** Opening TASK INPUTS block **
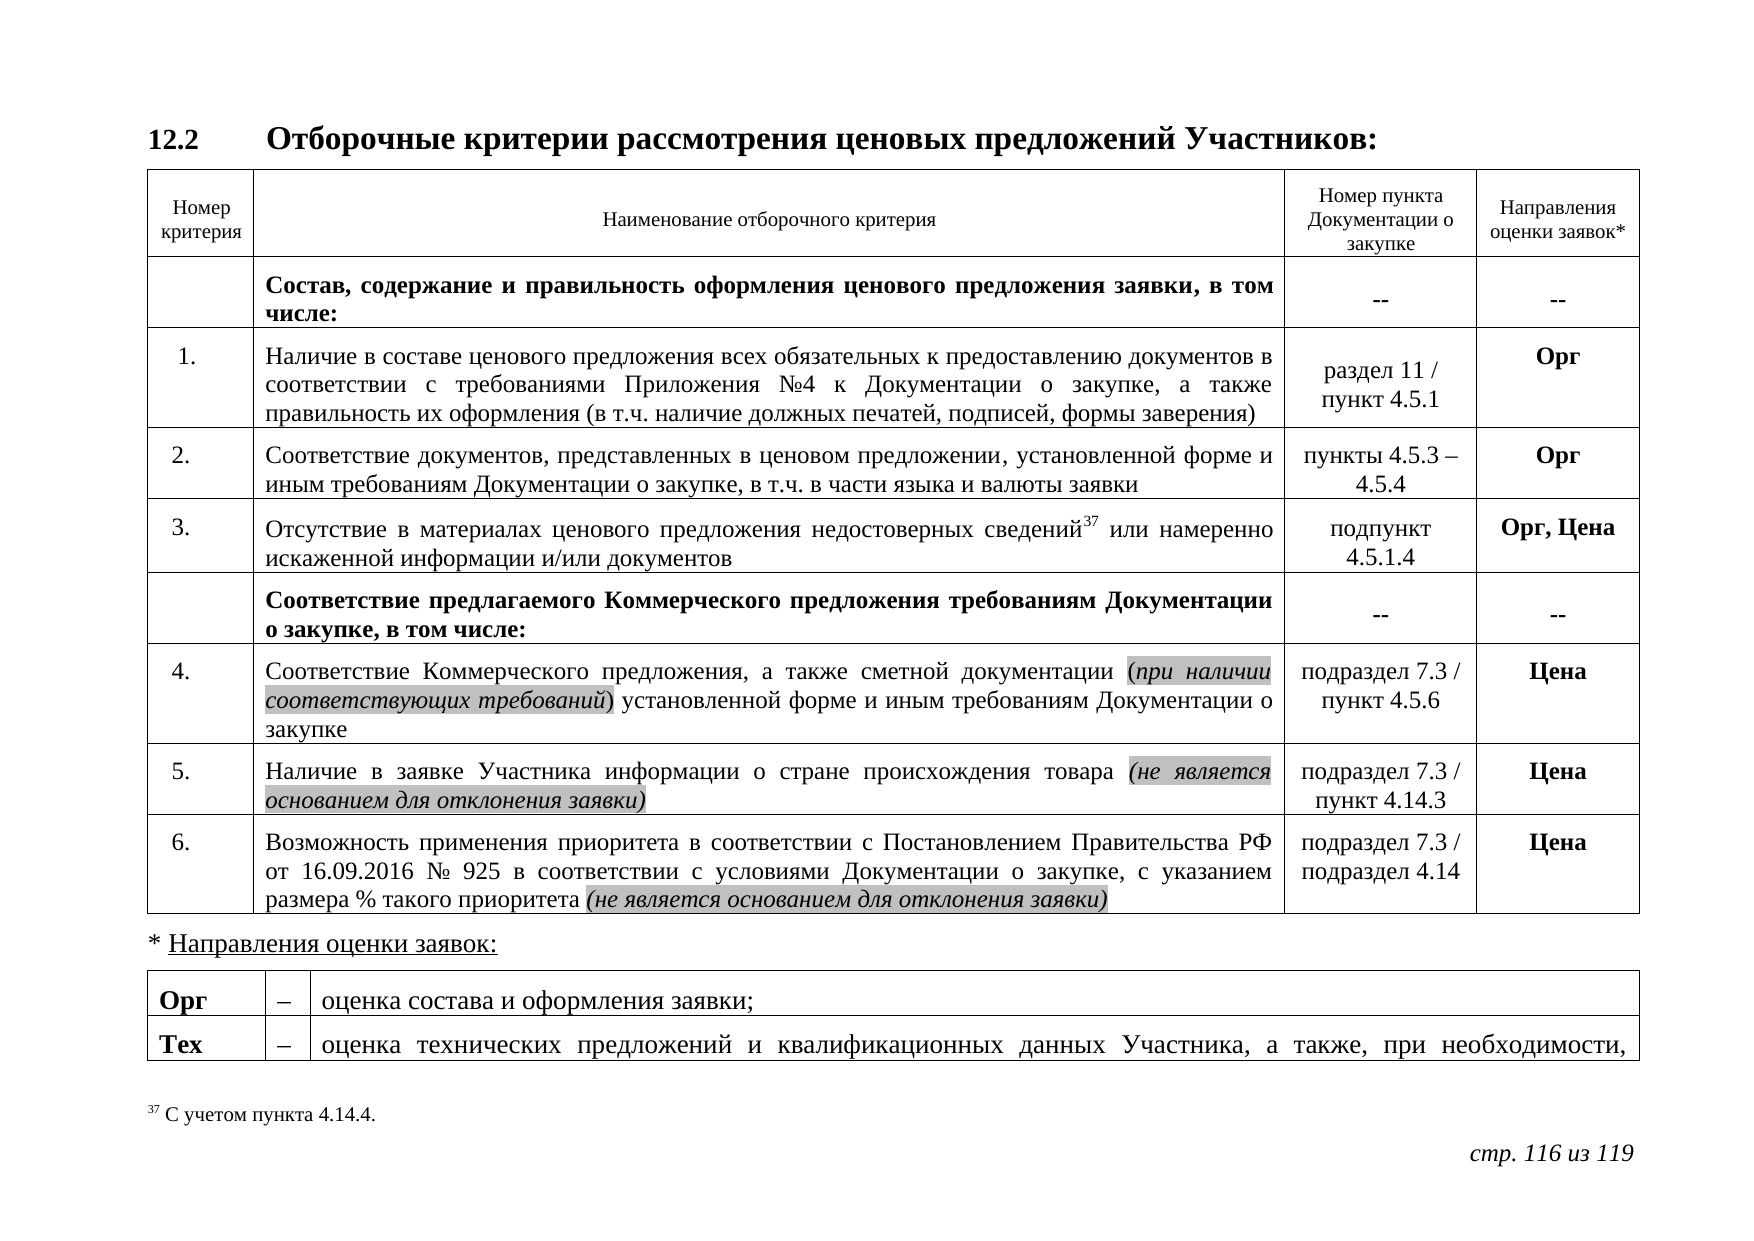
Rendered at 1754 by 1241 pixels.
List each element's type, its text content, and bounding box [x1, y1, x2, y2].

text * Направления оценки заявок: [148, 927, 1636, 958]
table_cell -- [1477, 257, 1639, 327]
table_cell Орг, Цена [1477, 499, 1639, 572]
table_cell Соответствие Коммерческого предложения, а также сметной документации (при наличии соответствующих требований) установленной форме и иным требованиям Документации о закупке [254, 644, 1284, 742]
table_header Номер критерия [148, 170, 253, 256]
table_cell Соответствие предлагаемого Коммерческого предложения требованиям Документации о закупке, в том числе: [254, 573, 1284, 643]
table_cell Возможность применения приоритета в соответствии с Постановлением Правительства РФ от 16.09.2016 № 925 в соответствии с условиями Документации о закупке, с указанием размера % такого приоритета (не является основанием для отклонения заявки) [254, 815, 1284, 913]
table_cell Состав, содержание и правильность оформления ценового предложения заявки, в том числе: [254, 257, 1284, 327]
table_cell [311, 1016, 1639, 1060]
table_cell [148, 744, 253, 813]
subtitle Отборочные критерии рассмотрения ценовых предложений Участников: [148, 118, 1636, 156]
table_cell Цена [1477, 644, 1639, 742]
table_header – [266, 971, 310, 1015]
table_header оценка состава и оформления заявки; [311, 971, 1639, 1015]
table_cell -- [1285, 573, 1476, 643]
table_cell Цена [1477, 744, 1639, 813]
table_cell [148, 328, 253, 427]
table_cell [148, 257, 253, 327]
table_cell Соответствие документов, представленных в ценовом предложении, установленной форме и иным требованиям Документации о закупке, в т.ч. в части языка и валюты заявки [254, 428, 1284, 498]
table_cell – [266, 1016, 310, 1060]
table_cell раздел 11 / пункт 4.5.1 [1285, 328, 1476, 427]
table_cell Отсутствие в материалах ценового предложения недостоверных сведений или намеренно искаженной информации и/или документов [254, 499, 1284, 572]
table_cell подраздел 7.3 / пункт 4.5.6 [1285, 644, 1476, 742]
table_cell Цена [1477, 815, 1639, 913]
table_cell подпункт 4.5.1.4 [1285, 499, 1476, 572]
table_cell Орг [1477, 328, 1639, 427]
table_cell Наличие в заявке Участника информации о стране происхождения товара (не является основанием для отклонения заявки) [254, 744, 1284, 813]
table_header Наименование отборочного критерия [254, 170, 1284, 256]
table_cell Тех [148, 1016, 265, 1060]
table_header Номер пункта Документации о закупке [1285, 170, 1476, 256]
table_header Орг [148, 971, 265, 1015]
table_cell подраздел 7.3 / подраздел 4.14 [1285, 815, 1476, 913]
table_cell [148, 573, 253, 643]
table_cell пункты 4.5.3 – 4.5.4 [1285, 428, 1476, 498]
table_cell [148, 815, 253, 913]
table_cell [148, 644, 253, 742]
table_cell -- [1477, 573, 1639, 643]
table_cell Наличие в составе ценового предложения всех обязательных к предоставлению документов в соответствии с требованиями Приложения №4 к Документации о закупке, а также правильность их оформления (в т.ч. наличие должных печатей, подписей, формы заверения) [254, 328, 1284, 427]
table_cell -- [1285, 257, 1476, 327]
table_cell подраздел 7.3 / пункт 4.14.3 [1285, 744, 1476, 813]
table_cell Орг [1477, 428, 1639, 498]
table_cell [148, 499, 253, 572]
table_cell [148, 428, 253, 498]
table_header Направления оценки заявок* [1477, 170, 1639, 256]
** Closing TASK INPUTS block **
**PROBLEM DETAILS:** Copy the data word for word and omit every picture.

**RESULT OF THE EXERCISE:**
Rendered at 1754 by 1241 pixels.
List each element's type, its text content, and bounding box [x1, y1, x2, y2].

text * Направления оценки заявок: [148, 927, 1636, 958]
table_cell -- [1477, 257, 1639, 327]
table_cell Орг, Цена [1477, 499, 1639, 572]
table_cell Соответствие Коммерческого предложения, а также сметной документации (при наличии соответствующих требований) установленной форме и иным требованиям Документации о закупке [254, 644, 1284, 742]
table_header Номер критерия [148, 170, 253, 256]
table_cell Соответствие предлагаемого Коммерческого предложения требованиям Документации о закупке, в том числе: [254, 573, 1284, 643]
table_cell Возможность применения приоритета в соответствии с Постановлением Правительства РФ от 16.09.2016 № 925 в соответствии с условиями Документации о закупке, с указанием размера % такого приоритета (не является основанием для отклонения заявки) [254, 815, 1284, 913]
table_cell Состав, содержание и правильность оформления ценового предложения заявки, в том числе: [254, 257, 1284, 327]
table_cell [311, 1016, 1639, 1060]
table_cell [148, 744, 253, 813]
subtitle Отборочные критерии рассмотрения ценовых предложений Участников: [148, 118, 1636, 156]
table_cell Цена [1477, 644, 1639, 742]
table_header – [266, 971, 310, 1015]
table_header оценка состава и оформления заявки; [311, 971, 1639, 1015]
table_cell -- [1285, 573, 1476, 643]
table_cell Цена [1477, 744, 1639, 813]
table_cell [148, 328, 253, 427]
table_cell [148, 257, 253, 327]
table_cell Соответствие документов, представленных в ценовом предложении, установленной форме и иным требованиям Документации о закупке, в т.ч. в части языка и валюты заявки [254, 428, 1284, 498]
table_cell – [266, 1016, 310, 1060]
table_cell раздел 11 / пункт 4.5.1 [1285, 328, 1476, 427]
table_cell Отсутствие в материалах ценового предложения недостоверных сведений или намеренно искаженной информации и/или документов [254, 499, 1284, 572]
table_cell подраздел 7.3 / пункт 4.5.6 [1285, 644, 1476, 742]
table_cell Цена [1477, 815, 1639, 913]
table_cell подпункт 4.5.1.4 [1285, 499, 1476, 572]
table_cell Орг [1477, 328, 1639, 427]
table_cell Наличие в заявке Участника информации о стране происхождения товара (не является основанием для отклонения заявки) [254, 744, 1284, 813]
table_header Наименование отборочного критерия [254, 170, 1284, 256]
table_cell Тех [148, 1016, 265, 1060]
table_header Номер пункта Документации о закупке [1285, 170, 1476, 256]
table_header Орг [148, 971, 265, 1015]
table_cell подраздел 7.3 / подраздел 4.14 [1285, 815, 1476, 913]
table_cell [148, 573, 253, 643]
table_cell пункты 4.5.3 – 4.5.4 [1285, 428, 1476, 498]
table_cell [148, 815, 253, 913]
table_cell [148, 644, 253, 742]
table_cell -- [1477, 573, 1639, 643]
table_cell Наличие в составе ценового предложения всех обязательных к предоставлению документов в соответствии с требованиями Приложения №4 к Документации о закупке, а также правильность их оформления (в т.ч. наличие должных печатей, подписей, формы заверения) [254, 328, 1284, 427]
table_cell -- [1285, 257, 1476, 327]
table_cell подраздел 7.3 / пункт 4.14.3 [1285, 744, 1476, 813]
table_cell Орг [1477, 428, 1639, 498]
table_cell [148, 499, 253, 572]
table_cell [148, 428, 253, 498]
table_header Направления оценки заявок* [1477, 170, 1639, 256]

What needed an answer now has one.